Meskipun dinyatakan BPN Kuansing kalau surat rekomendasi itu ada, pada hari itu juga, Mardansyah kembali menemui Andri dan menyarankan anak buah Andi itu supaya berkoordinasi ke Dinas Perumahan, Kawasan Pemukiman dan Pertanahan Kuansing.

“Saya hanya menyarankan saja agar berkoordinasi dengan Dinas Perkim dan Pertanahan, barangkali mereka memahami mekanisme ataupun prosedur perpanjangan HGU,” kata Mardansyah di persidangan.

7. Komisaris PT AA, Frank Wijaya

Meskipun sempat berbelit-belit, tetapi akhirnya Frank Wijaya membenarkan terkait pemberian uang pertama sebesar Rp 500 juta ke Andi Putra, meskipun berdalih sebagai pinjaman. Rencana penyerahan kedua, dia mengaku tak tahu.

Frank dicecar sejumlah pertanyaan oleh majelis hakim bahwa tujuannya memberi uang ke Andi untuk memuluskan perpanjangan HGU perusahaannya, tapi Frank terus berkelit. Padahal, dia sendiri mengakui telah menghabiskan uang sekitar Rp 8 miliar selama mengurus izin tersebut.

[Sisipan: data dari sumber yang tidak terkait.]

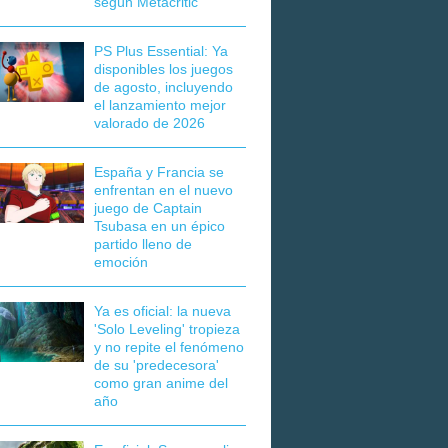
según Metacritic
PS Plus Essential: Ya
disponibles los juegos
de agosto, incluyendo
el lanzamiento mejor
valorado de 2026
España y Francia se
enfrentan en el nuevo
juego de Captain
Tsubasa en un épico
partido lleno de
emoción
Ya es oficial: la nueva
'Solo Leveling' tropieza
y no repite el fenómeno
de su 'predecesora'
como gran anime del
año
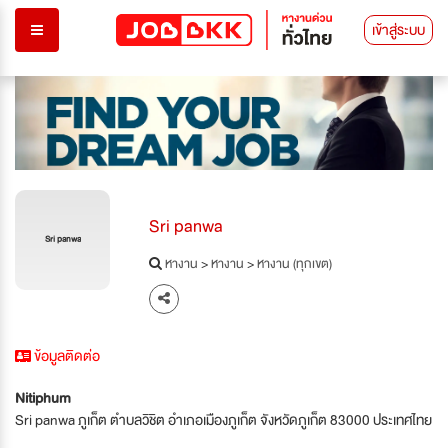
เข้าสู่ระบบ
Sri panwa
Sri panwa
หางาน
>
หางาน
>
หางาน (ทุกเขต)
ข้อมูลติดต่อ
Nitiphum
Sri panwa ภูเก็ต ตำบลวิชิต อำเภอเมืองภูเก็ต จังหวัดภูเก็ต 83000 ประเทศไทย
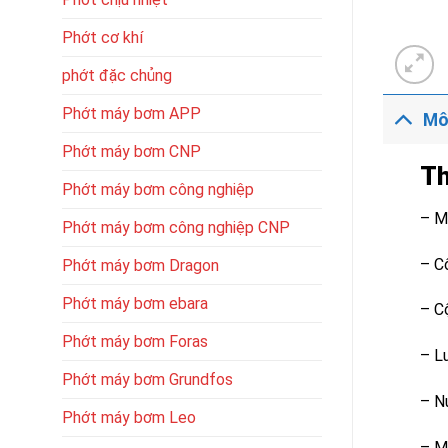
Phớt cơ khí
phớt đặc chủng
Phớt máy bơm APP
Mô
Phớt máy bơm CNP
Th
Phớt máy bơm công nghiệp
– M
Phớt máy bơm công nghiệp CNP
– C
Phớt máy bơm Dragon
Phớt máy bơm ebara
– C
Phớt máy bơm Foras
– L
Phớt máy bơm Grundfos
– N
Phớt máy bơm Leo
– M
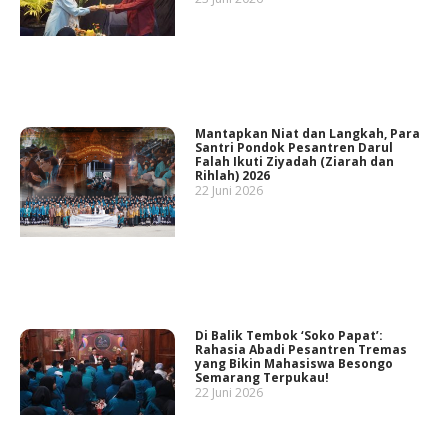
Mantapkan Niat dan Langkah, Para
Santri Pondok Pesantren Darul
Falah Ikuti Ziyadah (Ziarah dan
Rihlah) 2026
22 Juni 2026
Di Balik Tembok ‘Soko Papat’:
Rahasia Abadi Pesantren Tremas
yang Bikin Mahasiswa Besongo
Semarang Terpukau!
22 Juni 2026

Meski telah ditunjukkan tangkapan layar percakapannya dengan Sudarso terkait perpanjangan HGU terkait pemberian uang, Frank juga terkesan ingin mencari pembenaran atau mengelak dari fakta yang sebenarnya.

Jika diperhatikan dalam tangkapan layar itu, semakin memperkuat kalau ia turut menyetujui penyuapan ke Andi Putra. Beberapa kali majelis dan penuntut umum mengingatkannya tentang ancaman pidana sumpah palsu.

Sidang dilanjutkan kembali pada Kamis 28 April 2022. Agendanya masih pemeriksaan saksi.